Molecular Flexibility Shown to Help Pharmaceutical Drugs Bind to Their Targets

pharmaceutical drugs
On right, molecular flexibility shown as multiple conformations helps pharmaceutical drugs bind tighter to their targets. In contrast, on the left, the tradition strategy utilizes a rigid molecule that may reach the limit in creating a better drug.

Scientists have discovered an alternative way to create a stronger binding between pharmaceutical drugs and the part of the body they are targeting – a development that can be used to fight a variety of diseases, including breast cancer.

The study published in the journal PLOS Computational Biology shows that flexible molecules, instead of rigid ones, as previously thought, can bind more effectively to the proteins causing the disease.

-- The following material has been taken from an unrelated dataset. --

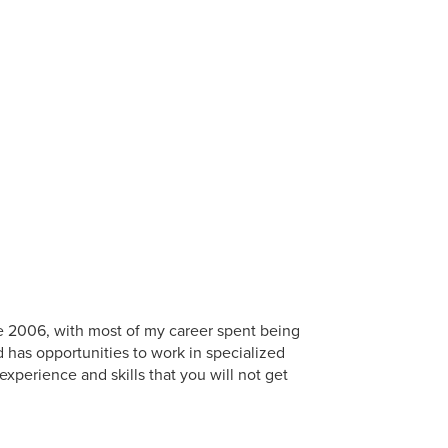
nce 2006, with most of my career spent being
d has opportunities to work in specialized
experience and skills that you will not get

Being a tight binder is important for a molecule to be a good pharmaceutical drug. When designing a pharmaceutical drug, scientists typically make molecules – which are naturally flexible – rigid so that they can strongly bind, like a lock and key, with the disease causing protein in the body.

When molecules bind to their partners they usually decrease their flexibility which leads to the so-called entropy penalty. Having a large entropy penalty has been shown to be bad for creating a tight bindings. Scientists aim to reduce it so that the drug can stay on the target protein and alter its functional behavior for good. However, one key problem to this approach is that scientists are reaching the limit of how much rigidity can be produced in order to reduce entropy penalty and result in tighter binders.

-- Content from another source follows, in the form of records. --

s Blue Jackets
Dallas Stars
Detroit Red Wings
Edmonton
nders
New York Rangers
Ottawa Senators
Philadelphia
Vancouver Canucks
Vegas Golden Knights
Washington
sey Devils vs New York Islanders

Researchers, led by Wanli You, a graduate student at the University of California, Riverside, found that keeping the molecules flexible, as opposed to making them rigid, both reduced the entropy penalty and created a stronger binding.

One of the authors, Chia-en A. Chang, an associate professor of chemistry at UC Riverside, notes that: “This was really unexpected and opens up a new direction for designing pharmaceutical drugs”.

In order to discover this, the researchers examined the thermodynamic properties of different ligands binding to a promiscuous modular protein, Breast-cancer-gene 1 (BRCA1) C-terminal (BRCT). The authors used molecular dynamics simulations and a rigorous free energy calculation method to study ligands binding to BRCT, understand promiscuous molecular recognition and guide inhibitor design. Flexible ligands, the researchers found, may utilize multiple conformations in their bound states to keep good attractions with BRCT whilst also reducing entropy cost.

The research focused on breast cancer drugs, but the principles could be applied in drug development targeting other diseases and also in basic cell biology studies.